For better or worse, MyTeam will continue to garner the most press. You are most likely familiar with what Visual Concepts is looking to achieve with the mode by now — creating the team of your dreams using cards purchased in randomized packs. Currency for packs can be acquired through completing certain challenges, daily goals, and online play. Wash, rinse, repeat. It’s never been a huge favorite of mine, but I understand the appeal.
Grind is still an issue in NBA 2K20, but one that has been mitigated slightly. When it comes to MyPlayer, it’s definitely quicker to level up without spending extra money. Just by putting in a few hours, you’ll be able to get your player up to a respectable overall level. In order to reach the true greats of the league, it seems like you’ll need to put extra effort in, but that’s not surprising. That being said, the process does feel more egregious in MyTeam. The framework of the mode is one that is pretty much designed to extract extra cash. It’s a good grift, and one that 2K Sports is clearly intent on continuing to run. In an ideal world, that wouldn’t be the case. We don’t live in an ideal world, though, so the best we can hope for is more improvements like this year.

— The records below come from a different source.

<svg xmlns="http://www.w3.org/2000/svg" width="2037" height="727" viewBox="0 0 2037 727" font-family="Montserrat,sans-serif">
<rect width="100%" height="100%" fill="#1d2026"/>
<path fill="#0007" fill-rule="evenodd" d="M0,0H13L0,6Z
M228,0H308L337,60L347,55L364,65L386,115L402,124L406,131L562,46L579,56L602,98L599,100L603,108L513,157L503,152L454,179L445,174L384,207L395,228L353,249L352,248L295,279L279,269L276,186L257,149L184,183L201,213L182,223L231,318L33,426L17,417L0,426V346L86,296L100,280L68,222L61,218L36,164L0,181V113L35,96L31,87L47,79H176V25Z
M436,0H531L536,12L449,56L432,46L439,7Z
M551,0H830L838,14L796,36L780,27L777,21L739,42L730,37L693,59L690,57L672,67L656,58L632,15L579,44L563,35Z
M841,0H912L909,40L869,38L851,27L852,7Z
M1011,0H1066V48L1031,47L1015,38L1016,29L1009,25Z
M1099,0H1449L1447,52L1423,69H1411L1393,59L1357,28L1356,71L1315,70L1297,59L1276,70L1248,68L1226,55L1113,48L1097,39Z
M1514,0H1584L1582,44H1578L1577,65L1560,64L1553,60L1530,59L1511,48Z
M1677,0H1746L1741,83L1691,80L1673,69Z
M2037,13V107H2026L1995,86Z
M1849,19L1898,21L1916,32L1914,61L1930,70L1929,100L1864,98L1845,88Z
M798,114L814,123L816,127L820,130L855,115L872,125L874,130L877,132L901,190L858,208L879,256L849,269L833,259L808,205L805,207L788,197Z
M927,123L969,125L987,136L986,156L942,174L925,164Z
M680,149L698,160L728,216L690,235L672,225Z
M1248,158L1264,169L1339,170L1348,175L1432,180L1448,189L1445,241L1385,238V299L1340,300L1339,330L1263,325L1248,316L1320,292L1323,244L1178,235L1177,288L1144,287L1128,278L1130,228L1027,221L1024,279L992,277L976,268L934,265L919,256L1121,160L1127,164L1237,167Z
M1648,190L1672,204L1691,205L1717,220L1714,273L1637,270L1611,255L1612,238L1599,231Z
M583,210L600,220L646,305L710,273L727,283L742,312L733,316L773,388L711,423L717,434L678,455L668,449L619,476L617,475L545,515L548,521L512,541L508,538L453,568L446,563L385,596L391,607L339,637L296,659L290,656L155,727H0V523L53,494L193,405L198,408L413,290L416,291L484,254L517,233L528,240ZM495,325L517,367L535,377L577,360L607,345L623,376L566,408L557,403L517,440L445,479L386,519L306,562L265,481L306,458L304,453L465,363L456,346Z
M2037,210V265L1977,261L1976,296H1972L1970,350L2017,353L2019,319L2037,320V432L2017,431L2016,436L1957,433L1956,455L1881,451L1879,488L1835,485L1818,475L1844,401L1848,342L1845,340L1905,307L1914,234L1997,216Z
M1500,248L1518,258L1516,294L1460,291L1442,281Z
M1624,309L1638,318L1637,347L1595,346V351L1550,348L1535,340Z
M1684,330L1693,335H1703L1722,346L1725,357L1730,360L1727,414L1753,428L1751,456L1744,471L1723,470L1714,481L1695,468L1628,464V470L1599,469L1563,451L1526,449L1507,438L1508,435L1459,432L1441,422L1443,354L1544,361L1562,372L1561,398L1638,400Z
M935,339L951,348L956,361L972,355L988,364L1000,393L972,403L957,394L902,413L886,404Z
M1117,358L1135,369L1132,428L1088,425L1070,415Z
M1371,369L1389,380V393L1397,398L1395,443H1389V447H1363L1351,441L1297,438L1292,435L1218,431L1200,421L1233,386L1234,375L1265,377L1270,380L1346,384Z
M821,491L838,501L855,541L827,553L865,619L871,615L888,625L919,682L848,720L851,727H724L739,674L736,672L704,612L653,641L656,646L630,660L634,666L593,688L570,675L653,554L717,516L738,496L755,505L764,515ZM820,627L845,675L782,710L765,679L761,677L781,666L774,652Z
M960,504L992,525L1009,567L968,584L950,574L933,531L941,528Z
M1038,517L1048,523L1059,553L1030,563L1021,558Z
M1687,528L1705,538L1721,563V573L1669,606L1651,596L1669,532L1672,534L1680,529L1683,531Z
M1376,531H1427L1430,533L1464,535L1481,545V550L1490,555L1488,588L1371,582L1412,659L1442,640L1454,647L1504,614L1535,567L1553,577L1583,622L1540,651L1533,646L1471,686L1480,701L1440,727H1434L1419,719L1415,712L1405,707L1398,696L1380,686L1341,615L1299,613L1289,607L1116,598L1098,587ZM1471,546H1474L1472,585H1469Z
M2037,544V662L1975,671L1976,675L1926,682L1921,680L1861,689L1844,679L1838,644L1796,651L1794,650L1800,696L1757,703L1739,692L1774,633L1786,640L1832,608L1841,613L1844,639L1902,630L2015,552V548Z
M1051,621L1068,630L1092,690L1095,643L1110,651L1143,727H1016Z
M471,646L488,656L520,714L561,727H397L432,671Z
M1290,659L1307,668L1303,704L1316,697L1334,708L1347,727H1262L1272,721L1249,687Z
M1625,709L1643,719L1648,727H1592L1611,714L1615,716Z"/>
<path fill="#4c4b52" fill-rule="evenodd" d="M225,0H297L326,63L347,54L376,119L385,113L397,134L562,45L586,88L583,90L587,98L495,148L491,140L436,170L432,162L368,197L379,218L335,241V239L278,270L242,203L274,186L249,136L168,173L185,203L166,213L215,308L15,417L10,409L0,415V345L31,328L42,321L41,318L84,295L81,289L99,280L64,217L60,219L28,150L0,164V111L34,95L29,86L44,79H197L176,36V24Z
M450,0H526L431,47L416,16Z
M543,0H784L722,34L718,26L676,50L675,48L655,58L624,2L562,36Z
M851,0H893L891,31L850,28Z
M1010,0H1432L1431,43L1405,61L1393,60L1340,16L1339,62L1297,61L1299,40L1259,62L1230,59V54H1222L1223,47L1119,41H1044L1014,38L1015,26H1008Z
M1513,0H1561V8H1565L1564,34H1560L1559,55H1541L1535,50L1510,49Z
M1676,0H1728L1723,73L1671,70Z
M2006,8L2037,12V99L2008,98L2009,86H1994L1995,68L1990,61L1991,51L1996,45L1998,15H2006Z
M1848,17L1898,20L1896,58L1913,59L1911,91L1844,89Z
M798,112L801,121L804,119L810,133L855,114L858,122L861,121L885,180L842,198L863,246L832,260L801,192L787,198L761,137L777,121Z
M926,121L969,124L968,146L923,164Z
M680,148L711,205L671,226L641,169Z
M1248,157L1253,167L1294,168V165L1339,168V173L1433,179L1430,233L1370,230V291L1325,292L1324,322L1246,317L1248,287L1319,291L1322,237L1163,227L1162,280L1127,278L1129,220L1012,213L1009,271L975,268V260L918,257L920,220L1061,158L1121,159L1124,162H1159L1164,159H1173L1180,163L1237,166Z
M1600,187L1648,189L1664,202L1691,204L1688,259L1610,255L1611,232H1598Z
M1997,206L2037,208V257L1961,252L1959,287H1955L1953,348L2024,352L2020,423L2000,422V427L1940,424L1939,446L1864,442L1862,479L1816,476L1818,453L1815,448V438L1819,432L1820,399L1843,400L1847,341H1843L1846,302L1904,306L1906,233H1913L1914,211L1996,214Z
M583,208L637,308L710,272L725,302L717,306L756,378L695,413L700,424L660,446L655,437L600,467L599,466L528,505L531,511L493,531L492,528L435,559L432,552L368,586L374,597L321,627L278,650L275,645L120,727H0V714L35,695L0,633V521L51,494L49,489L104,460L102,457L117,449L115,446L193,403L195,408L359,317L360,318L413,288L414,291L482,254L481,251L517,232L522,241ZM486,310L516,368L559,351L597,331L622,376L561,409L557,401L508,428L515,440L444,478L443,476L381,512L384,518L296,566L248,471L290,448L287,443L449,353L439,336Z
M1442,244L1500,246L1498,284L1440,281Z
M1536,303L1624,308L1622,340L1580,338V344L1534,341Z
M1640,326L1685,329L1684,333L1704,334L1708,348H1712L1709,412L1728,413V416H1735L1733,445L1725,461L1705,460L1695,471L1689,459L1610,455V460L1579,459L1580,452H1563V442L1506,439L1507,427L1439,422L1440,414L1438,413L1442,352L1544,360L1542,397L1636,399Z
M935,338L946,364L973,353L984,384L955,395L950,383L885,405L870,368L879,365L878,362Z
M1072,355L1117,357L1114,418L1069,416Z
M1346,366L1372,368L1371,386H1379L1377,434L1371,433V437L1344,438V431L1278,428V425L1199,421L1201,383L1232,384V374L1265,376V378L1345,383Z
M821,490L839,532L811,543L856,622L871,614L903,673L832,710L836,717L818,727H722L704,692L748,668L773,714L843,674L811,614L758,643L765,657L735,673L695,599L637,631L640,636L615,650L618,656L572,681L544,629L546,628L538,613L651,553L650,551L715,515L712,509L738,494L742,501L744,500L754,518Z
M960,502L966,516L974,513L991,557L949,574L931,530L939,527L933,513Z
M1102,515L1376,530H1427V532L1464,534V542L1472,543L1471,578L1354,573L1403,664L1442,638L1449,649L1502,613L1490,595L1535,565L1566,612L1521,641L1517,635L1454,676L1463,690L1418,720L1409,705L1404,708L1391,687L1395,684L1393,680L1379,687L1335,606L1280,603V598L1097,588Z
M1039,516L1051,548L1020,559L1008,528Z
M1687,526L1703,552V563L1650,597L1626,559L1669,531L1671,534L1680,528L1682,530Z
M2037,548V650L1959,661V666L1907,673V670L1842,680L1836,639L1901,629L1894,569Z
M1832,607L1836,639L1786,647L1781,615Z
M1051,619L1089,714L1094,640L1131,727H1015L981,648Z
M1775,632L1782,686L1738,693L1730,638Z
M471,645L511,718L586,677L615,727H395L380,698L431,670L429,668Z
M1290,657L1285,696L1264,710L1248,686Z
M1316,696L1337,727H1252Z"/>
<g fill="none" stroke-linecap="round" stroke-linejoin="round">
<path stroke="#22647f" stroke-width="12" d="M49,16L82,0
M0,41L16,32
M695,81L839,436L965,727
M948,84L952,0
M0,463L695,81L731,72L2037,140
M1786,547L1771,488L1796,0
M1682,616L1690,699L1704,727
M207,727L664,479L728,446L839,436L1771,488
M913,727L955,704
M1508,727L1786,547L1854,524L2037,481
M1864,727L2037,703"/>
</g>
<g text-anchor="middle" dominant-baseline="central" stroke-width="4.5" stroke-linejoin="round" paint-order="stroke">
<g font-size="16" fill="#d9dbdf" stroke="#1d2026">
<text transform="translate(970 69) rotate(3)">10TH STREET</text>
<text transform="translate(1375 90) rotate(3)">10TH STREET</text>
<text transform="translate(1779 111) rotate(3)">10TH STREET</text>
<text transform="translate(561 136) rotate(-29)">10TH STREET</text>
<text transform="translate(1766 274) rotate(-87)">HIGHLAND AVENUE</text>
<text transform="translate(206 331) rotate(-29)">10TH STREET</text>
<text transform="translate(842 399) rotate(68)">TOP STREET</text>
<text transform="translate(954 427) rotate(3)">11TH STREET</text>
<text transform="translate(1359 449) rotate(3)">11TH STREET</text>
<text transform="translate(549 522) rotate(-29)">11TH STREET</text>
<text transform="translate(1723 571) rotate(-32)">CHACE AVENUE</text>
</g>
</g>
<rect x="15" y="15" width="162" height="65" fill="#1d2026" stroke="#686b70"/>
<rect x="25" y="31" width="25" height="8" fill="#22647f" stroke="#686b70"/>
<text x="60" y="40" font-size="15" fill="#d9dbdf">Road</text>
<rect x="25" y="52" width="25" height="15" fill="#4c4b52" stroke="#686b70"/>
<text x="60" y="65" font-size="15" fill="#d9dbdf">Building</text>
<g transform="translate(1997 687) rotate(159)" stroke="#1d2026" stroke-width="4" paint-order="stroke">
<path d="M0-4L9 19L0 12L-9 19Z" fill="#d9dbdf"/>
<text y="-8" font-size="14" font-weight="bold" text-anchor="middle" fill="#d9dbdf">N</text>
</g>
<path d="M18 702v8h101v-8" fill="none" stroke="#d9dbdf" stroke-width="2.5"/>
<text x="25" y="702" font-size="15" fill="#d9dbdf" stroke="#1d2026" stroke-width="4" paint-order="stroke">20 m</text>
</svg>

NBA 2K20 reminds me of the 2018 Golden State Warriors. A top-level talent that mops the floor with the competition, but is not without flaws. The presentation and gameplay of the franchise has never been better, and continually pushes the quality of the genre to new levels. There’s an overwhelming amount of content here that will keep fans of the series glued to the couch until next year’s release. However, it’s still plagued with technical issues, and the predatory microtransactions aren’t going anywhere anytime soon. It feels bad to say it, but the continued quality of the on-court action is more than enough to overlook these issues.
This review was based on the PlayStation 4 version of the game. A copy was provided by 2K Sports.
NBA 2K20 continues to deliver excellent on-court action with unmatched presentation and mode variety. However, the series' continued reliance on microtransactions is still a glaring issue.